As Egypt prepares for an historic constitutional referendum and political polarization intensifies, its military constantly advocates neutrality. It has actively encouraged dialogue between Islamists and opposition to overcome differences. It publicly refuses to suppress demonstrators. Apparently, it remains above the political fray. After all, as guardians of the republic, the military's self-professed objective is protecting Egypt and all Egyptians. However, another critical aim is protecting its own interests and privileges spanning the political, security and commercial realms which are largely enshrined in the new draft constitution. Overall, Egypt's military still plays kingmaker behind the scenes.
Nearly two years since the ouster of Hosni Mubarak, the deep state of Egypt's military-security establishment remains largely intact. President Mohamed Morsi's "removal" of General Tantawi, former head of the Supreme Council of the Armed Forces, was merely window-dressing within the grand scope of events. It was largely designed to strengthen Morsi's image and the perception of prevailing civilian leadership. Morsi never silenced the military, which largely dictated its terms and conditions as guaranteed in the referendum's new charter.
For now, the military has publicly recused, but not removed, itself from the political process. It maintains a wary eye as developments unfold. Necessity will determine the military's actions should any emerging risks threaten its favorably evolving status quo.
Implied in the armed forces' mindset as national protectors is the inherent right to intervene in the political process when required in exceptional circumstances. Despite general reluctance, its ability to do so should not be underestimated, particularly to counter any attempt to encroach on its domains or dealing with overwhelming public sentiment against elected officials.
For the armed forces, Morsi has thus far proven amenable and useful. However, he is not indispensable. Should he defy expectations or challenge the military establishment, early retirement cannot be excluded. Military acquiescence to the courts' dissolution of the democratically elected parliament earlier this provides a reminder.

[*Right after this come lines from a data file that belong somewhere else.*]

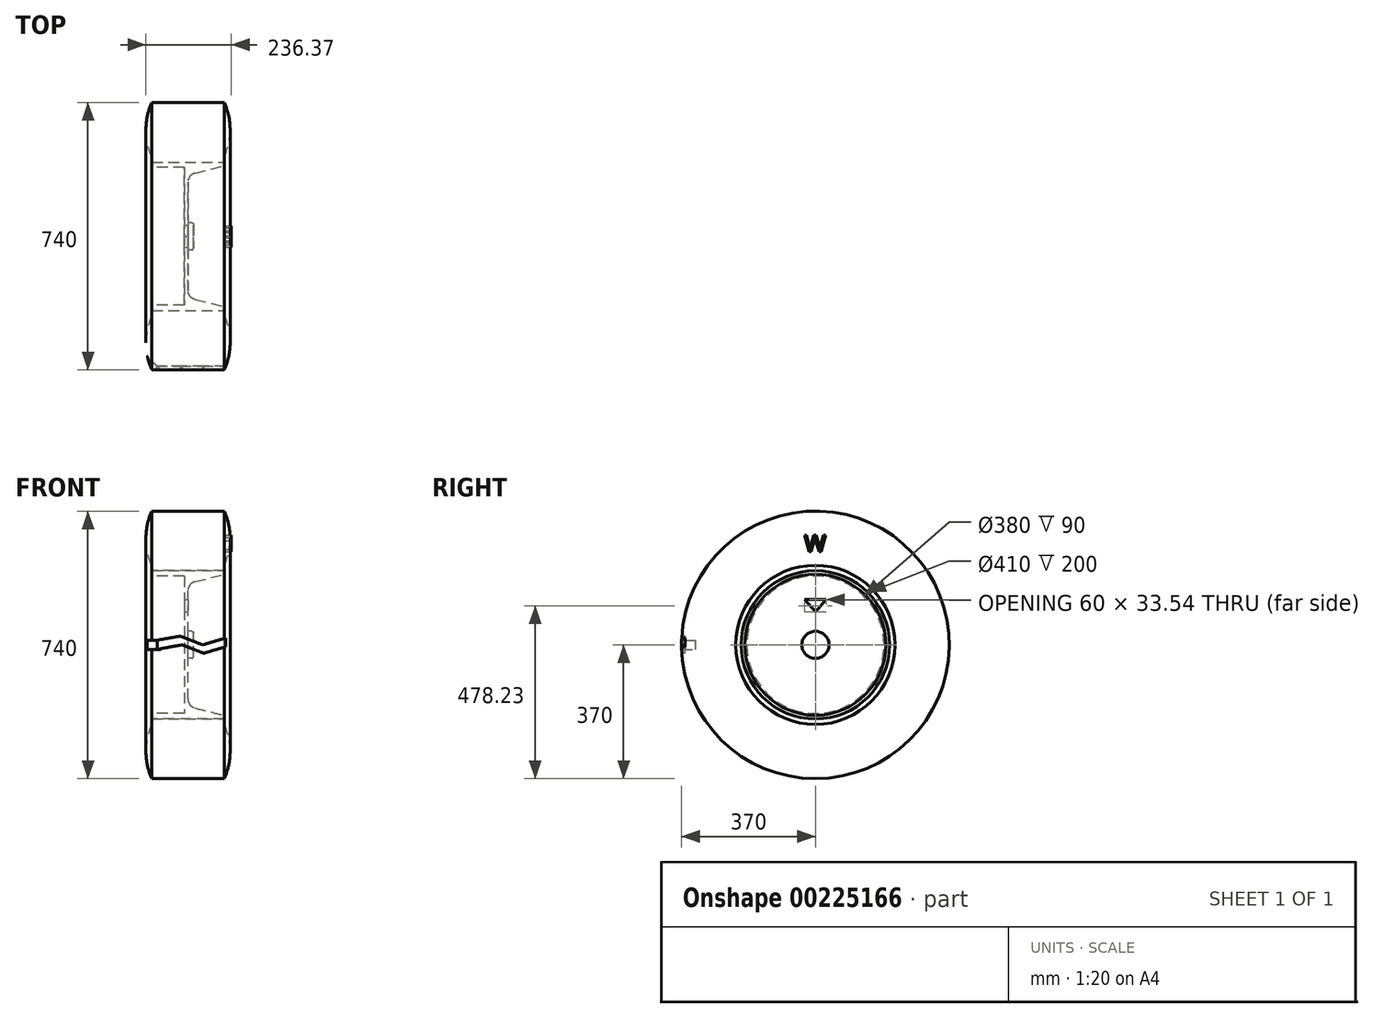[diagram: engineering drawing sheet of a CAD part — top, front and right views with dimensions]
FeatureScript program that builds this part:
annotation { "Feature Type Name" : "Feature", "Feature Type Description" : "" }
export const myFeature = defineFeature(function(context is Context, id is Id, definition is map)
    precondition{}
    {
        {
            var Q0;
            Q0=qCreatedBy(makeId("Front.planeOp"),FACE);
            var sketch = newSketch(context, id + "F0", { "sketchPlane" : qUnion([Q0])});
            skLineSegment(sketch, "E0", {"start": v(0, 0) * mm, "end": v(100, 0) * mm});
            skLineSegment(sketch, "E1", {"start": v(100, 0) * mm, "end": v(100, 220) * mm});
            skArc(sketch, "E2", {"start": v(100, 220) * mm, "mid": v(116.37, 295) * mm, "end": v(100, 370) * mm});
            skLineSegment(sketch, "E3", {"start": v(0, 4.06) * mm, "end": v(0, 97.72) * mm, "construction": true});
            skLineSegment(sketch, "E4", {"start": v(100, 370) * mm, "end": v(0, 370) * mm});
            skLineSegment(sketch, "E5.MirrorCS", {"start": v(0, 0) * mm, "end": v(-100, 0) * mm});
            skLineSegment(sketch, "E6.MirrorCS", {"start": v(-100, 0) * mm, "end": v(-100, 220) * mm});
            skArc(sketch, "E7.MirrorCS", {"start": v(-100, 220) * mm, "mid": v(-116.37, 295) * mm, "end": v(-100, 370) * mm});
            skLineSegment(sketch, "E8.MirrorCS", {"start": v(-100, 370) * mm, "end": v(0, 370) * mm});
            skSolve(sketch);
        }
        {
            var Q0;
            Q0=makeQuery(id+"F0.imprint","IMPRINT",FACE,{"disambiguationData":[TD([[makeQuery(id+"F0.imprint","IMPRINT",EDGE,{"derivedFrom":sQuery(id+"F0.wireOp",EDGE,"E0")}),1.0]])]});
            var Q1;
            Q1=sQuery(id+"F0.wireOp",EDGE,"E5.MirrorCS");
            revolve(context, id + "F1", {"entities" : qUnion([Q0]), "axis" : qUnion([Q1]), "revolveType" : RevolveType.FULL});
        }
        {
            var Q0;
            Q0=qCreatedBy(makeId("Top.planeOp"),FACE);
            var sketch = newSketch(context, id + "F2", { "sketchPlane" : qUnion([Q0])});
            skLineSegment(sketch, "E9", {"start": v(-70, -375) * mm, "end": v(-120, -325) * mm});
            skLineSegment(sketch, "E10", {"start": v(-120, -325) * mm, "end": v(-120, -375) * mm});
            skLineSegment(sketch, "E11", {"start": v(-120, -375) * mm, "end": v(-70, -375) * mm});
            skSolve(sketch);
        }
        {
            var Q0;
            Q0 = qSketchRegion(id + "F2", true);
            extrude(context, id + "F3", {"entities" : qUnion([Q0]), "operationType" : NewBodyOperationType.REMOVE, "oppositeDirection" : true, "depth" : 25 * mm, "symmetric" : true});
        }
        {
            var Q0;
            Q0=makeQuery(id+"F1.opRevolve","SWEPT_FACE",FACE,{"disambiguationData":[OSD([sQuery(id+"F0.wireOp",EDGE,"E6.MirrorCS")])]});
            var sketch = newSketch(context, id + "F4", { "sketchPlane" : qUnion([Q0])});
            skCircle(sketch, "E12", {"center": v(0, 0) * mm, "radius": 205 * mm});
            skSolve(sketch);
        }
        {
            var Q0;
            Q0 = qSketchRegion(id + "F4", true);
            extrude(context, id + "F5", {"entities" : qUnion([Q0]), "operationType" : NewBodyOperationType.REMOVE, "endBound" : BoundingType.THROUGH_ALL, "oppositeDirection" : true, "depth" : 15 * mm});
        }
        {
            var Q0;
            Q0=makeQuery(id+"F3.boolean.opBoolean","INTERSECT",VERTEX,{"derivedFrom":[makeQuery(id+"F1.opRevolve","SWEPT_FACE",FACE,{"disambiguationData":[OSD([sQuery(id+"F0.wireOp",EDGE,"E4"),sQuery(id+"F0.wireOp",EDGE,"E8.MirrorCS")])]}),makeQuery(id+"F1.opRevolve","SWEPT_FACE",FACE,{"disambiguationData":[OSD([sQuery(id+"F0.wireOp",EDGE,"E7.MirrorCS")])]}),makeQuery(id+"F3.opExtrude","CAP_FACE",FACE,{"disambiguationData":[OSD([sQuery(id+"F2.wireOp",EDGE,"E9"),sQuery(id+"F2.wireOp",EDGE,"E10"),sQuery(id+"F2.wireOp",EDGE,"E11")])],"isStart":true})]});
            var Q1;
            {var subQ0=sQuery(id+"F2.wireOp",EDGE,"E9");Q1=makeQuery(id+"F3.boolean.opBoolean","INTERSECT",VERTEX,{"derivedFrom":[makeQuery(id+"F1.opRevolve","SWEPT_FACE",FACE,{"disambiguationData":[OSD([sQuery(id+"F0.wireOp",EDGE,"E4"),sQuery(id+"F0.wireOp",EDGE,"E8.MirrorCS")])]}),makeQuery(id+"F3.opExtrude","SWEPT_FACE",FACE,{"disambiguationData":[OSD([subQ0])]}),makeQuery(id+"F3.opExtrude","CAP_FACE",FACE,{"disambiguationData":[OSD([subQ0,sQuery(id+"F2.wireOp",EDGE,"E10"),sQuery(id+"F2.wireOp",EDGE,"E11")])],"isStart":true})]});}
            var Q2;
            Q2=makeQuery(id+"F3.boolean.opBoolean","INTERSECT",VERTEX,{"derivedFrom":[makeQuery(id+"F1.opRevolve","SWEPT_FACE",FACE,{"disambiguationData":[OSD([sQuery(id+"F0.wireOp",EDGE,"E4"),sQuery(id+"F0.wireOp",EDGE,"E8.MirrorCS")])]}),makeQuery(id+"F1.opRevolve","SWEPT_FACE",FACE,{"disambiguationData":[OSD([sQuery(id+"F0.wireOp",EDGE,"E7.MirrorCS")])]}),makeQuery(id+"F3.opExtrude","CAP_FACE",FACE,{"disambiguationData":[OSD([sQuery(id+"F2.wireOp",EDGE,"E9"),sQuery(id+"F2.wireOp",EDGE,"E10"),sQuery(id+"F2.wireOp",EDGE,"E11")])],"isStart":false})]});
            cPlane(context, id + "F6", {"entities" : qUnion([Q0, Q1, Q2]), "cplaneType" : CPlaneType.THREE_POINT, "offset" : 25 * mm, "width" : 150 * mm, "height" : 150 * mm});
        }
        {
            var Q0;
            Q0=qCreatedBy(id+"F6.planeOp",FACE);
            var sketch = newSketch(context, id + "F7", { "sketchPlane" : qUnion([Q0])});
            skLineSegment(sketch, "E13", {"start": v(-87.6, 12.5) * mm, "end": v(-21.04, 24.08) * mm});
            skLineSegment(sketch, "E14", {"start": v(-21.04, 24.08) * mm, "end": v(40.19, 0) * mm});
            skLineSegment(sketch, "E15", {"start": v(40.19, 0) * mm, "end": v(122.4, 24.08) * mm});
            skLineSegment(sketch, "E16", {"start": v(122.4, 24.08) * mm, "end": v(122.4, 0) * mm});
            skLineSegment(sketch, "E17", {"start": v(122.4, 0) * mm, "end": v(43.22, -23.2) * mm});
            skLineSegment(sketch, "E18", {"start": v(43.22, -23.2) * mm, "end": v(-15.74, 0) * mm});
            skLineSegment(sketch, "E19", {"start": v(-15.74, 0) * mm, "end": v(-87.6, -12.5) * mm});
            skLineSegment(sketch, "E20", {"start": v(-87.6, -12.5) * mm, "end": v(-87.6, 12.5) * mm});
            skSolve(sketch);
        }
        {
            var Q0;
            Q0 = qSketchRegion(id + "F7", true);
            extrude(context, id + "F8", {"entities" : qUnion([Q0]), "operationType" : NewBodyOperationType.REMOVE, "oppositeDirection" : true, "depth" : 10 * mm, "hasSecondDirection" : true, "secondDirectionOppositeDirection" : false, "secondDirectionDepth" : 25 * mm});
        }
        {
            var Q0;
            Q0 = qSketchRegion(id + "F4", true);
            extrude(context, id + "F9", {"entities" : qUnion([Q0]), "operationType" : NewBodyOperationType.REMOVE, "endBound" : BoundingType.THROUGH_ALL, "oppositeDirection" : true, "depth" : 25 * mm});
        }
        {
            var Q0;
            Q0=qCreatedBy(makeId("Front.planeOp"),FACE);
            var sketch = newSketch(context, id + "F10", { "sketchPlane" : qUnion([Q0])});
            skLineSegment(sketch, "E21", {"start": v(100, 205) * mm, "end": v(100, 195) * mm});
            skLineSegment(sketch, "E22", {"start": v(100, 195) * mm, "end": v(18.94, 174.73) * mm});
            skLineSegment(sketch, "E23", {"start": v(0, 150.48) * mm, "end": v(0, 0) * mm});
            skLineSegment(sketch, "E24", {"start": v(0, 0) * mm, "end": v(-100, 0) * mm});
            skLineSegment(sketch, "E25", {"start": v(100, 205) * mm, "end": v(-100, 205) * mm});
            skLineSegment(sketch, "E26", {"start": v(-100, 0) * mm, "end": v(-100, 205) * mm});
            skPoint(sketch, "E27.visualSharp", {"position": v(0, 170) * mm});
            skArc(sketch, "E27.filletArc", {"start": v(18.94, 174.73) * mm, "mid": v(5.3, 165.87) * mm, "end": v(0, 150.48) * mm});
            skLineSegment(sketch, "E28", {"start": v(0, 0) * mm, "end": v(-177.76, 0) * mm, "construction": true});
            skSolve(sketch);
        }
        {
            var Q0;
            Q0 = qSketchRegion(id + "F10", true);
            var Q1;
            Q1=sQuery(id+"F10.wireOp",EDGE,"E28");
            revolve(context, id + "F11", {"entities" : qUnion([Q0]), "axis" : qUnion([Q1]), "revolveType" : RevolveType.FULL});
        }
        {
            var Q0;
            Q0=makeQuery(id+"F11.opRevolve","SWEPT_FACE",FACE,{"disambiguationData":[OSD([sQuery(id+"F10.wireOp",EDGE,"E23")])]});
            var sketch = newSketch(context, id + "F12", { "sketchPlane" : qUnion([Q0])});
            skLineSegment(sketch, "E29", {"start": v(0, 125) * mm, "end": v(-30, 125) * mm});
            skLineSegment(sketch, "E30", {"start": v(-30, 125) * mm, "end": v(0, 91.46) * mm});
            skLineSegment(sketch, "E31", {"start": v(0, 91.46) * mm, "end": v(30, 125) * mm});
            skLineSegment(sketch, "E32", {"start": v(0, 125) * mm, "end": v(30, 125) * mm});
            skSolve(sketch);
        }
        {
            var Q0;
            Q0 = qSketchRegion(id + "F12", true);
            extrude(context, id + "F13", {"entities" : qUnion([Q0]), "operationType" : NewBodyOperationType.REMOVE, "endBound" : BoundingType.THROUGH_ALL, "oppositeDirection" : true, "depth" : 25 * mm});
        }
        {
            var Q0;
            Q0=makeQuery(id+"F11.opRevolve","SWEPT_FACE",FACE,{"disambiguationData":[OSD([sQuery(id+"F10.wireOp",EDGE,"E23")])]});
            var sketch = newSketch(context, id + "F14", { "sketchPlane" : qUnion([Q0])});
            skCircle(sketch, "E33", {"center": v(0, 0) * mm, "radius": 37.5 * mm});
            skSolve(sketch);
        }
        {
            var Q0;
            Q0 = qSketchRegion(id + "F14", true);
            extrude(context, id + "F15", {"entities" : qUnion([Q0]), "depth" : 15 * mm});
        }
        {
            var Q0;
            Q0=makeQuery(id+"F15.opExtrude","CAP_EDGE",EDGE,{"disambiguationData":[OSD([sQuery(id+"F14.wireOp",EDGE,"E33")])],"isStart":false});
            fillet(context, id + "F16", {"entities" : qUnion([Q0]), "radius" : 5 * mm, "tangentPropagation" : true, "allowEdgeOverflow" : false});
        }
        {
            var Q0;
            Q0=makeQuery(id+"F4.imprint","IMPRINT",FACE,{"disambiguationData":[TD([[makeQuery(id+"F4.imprint","IMPRINT",EDGE,{"derivedFrom":sQuery(id+"F4.wireOp",EDGE,"E12")}),1.0]])]});
            var sketch = newSketch(context, id + "F17", { "sketchPlane" : qUnion([Q0])});
            skCircle(sketch, "E34", {"center": v(0, 0) * mm, "radius": 190 * mm});
            skSolve(sketch);
        }
        {
            var Q0;
            Q0 = qSketchRegion(id + "F17", true);
            extrude(context, id + "F18", {"entities" : qUnion([Q0]), "operationType" : NewBodyOperationType.REMOVE, "oppositeDirection" : true, "depth" : 90 * mm});
        }
        {
            var Q0;
            Q0=qCreatedBy(makeId("Right.planeOp"),FACE);
            cPlane(context, id + "F19", {"entities" : qUnion([Q0]), "cplaneType" : CPlaneType.OFFSET, "offset" : 120 * mm, "width" : 150 * mm, "height" : 150 * mm});
        }
        {
            var Q0;
            Q0=qCreatedBy(id+"F19.planeOp",FACE);
            var sketch = newSketch(context, id + "F20", { "sketchPlane" : qUnion([Q0])});
            skCircle(sketch, "E35", {"center": v(0, 0) * mm, "radius": 258.95 * mm, "construction": true});
            skText(sketch, "E36", { "text": "W", "fontName": "OpenSans-Regular.ttf"});
            const initialGuessF20  = {"E36": [-0.031, 0.25709, 1, 0, 0.04668]};
            skSetInitialGuess(sketch, initialGuessF20);
            skSolve(sketch);
        }
        {
            var Q0;
            Q0 = qSketchRegion(id + "F20", true);
            extrude(context, id + "F21", {"entities" : qUnion([Q0]), "oppositeDirection" : true, "depth" : 20 * mm});
        }
    });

Furthermore, Morsi's recent granting of police powers to the military during the referendum process should not be misconstrued as prevailing executive power. Despite technically obeying the president's orders, the military is primarily pursuing its own interests by securing the actual process that ensures its exclusive status in law.
Morsi and the Islamists had little choice but reaching a constitutional accommodation with the military, and to an extent vice-versa. The alternative was endless confrontation, stonewalling and paralysis. For now, the armed forces remains a key ally in the Islamists' broader strategy.
In the short-term, Morsi and the Muslim Brotherhood (MB) aim to neutralize the political opposition with the military's implicit consent, and active assistance if needed. In the long-term, the MB intends to slowly absorb and Islamize the army, particularly by targeting the younger officer corps which constitutes Egypt's future military leadership.
During the recent constitutional crisis and beyond, Islamists promote themselves, and to a lesser extent the military, as agents of order and stability in the new Egypt. On the other hand, it brands the opposition as counter-revolutionaries, reactionaries, agents of anarchy and disorder and relics of the former Mubarak regime.
Until now, the MB's greatest strengths remain its ability to organize and mobilize politically and exploiting opposition divisions and weaknesses. However, its greatest challenge, and future determinant, remains the ability to deliver. To label its brief reign in power as mediocre is an understatement.
The recent crisis provides stark lessons for the broad opposition composed of liberals, secularists, minorities, leftists and some Mubarak loyalists. Formation of the National Salvation Front (NSF) marks a constructive start. However, the opposition must consolidate ranks and rapidly transform into an effective political alternative with approaching elections in 2013. It must stand for something and propose policies and not simply oppose Islamists. Otherwise, it risks further undermining and increasingly ceding the initiative to the MB. After all, the Islamists are not only altering the terms of the debate but entirely shifting the goalposts into their own territory and beyond a secular context.
Overall, Morsi has managed to impose the constitutional referendum in less than a month since sparking the crisis with his controversial decree in late November. The price paid: numerous deaths, over 500 injuries, and a more divided Egypt teetering on the brink of increased social upheaval and political violence. Morsi's actions justify criticism of orchestrating an Islamist power grab which created shockwaves in Egypt and beyond. This will both encourage and complicate matters for Morsi's ideological acolytes throughout the region. Other Arab leaders are undoubtedly bracing themselves.
The jury is still out on whether Morsi is a calculated risk-taker or an amateur ideologue who punched above his weight by chance. Nevertheless, Morsi stood his ground, skillfully deployed delaying tactics, enjoyed firm support from loyalists and offered no real compromises but constant justifications for his actions. For now at least, his gamble and apparent overreach may have paid off. However, short-term electoral triumphs for Islamists may prove a long-term pyrrhic victory.
Rhetorical concessions will only mark temporary truces in the struggle to shape Egypt's future. Increasingly excluding others from the political process is ultimately self-defeating. It will only plant the seeds for greater discord and further destabilize Egypt and political transformation throughout the broader region.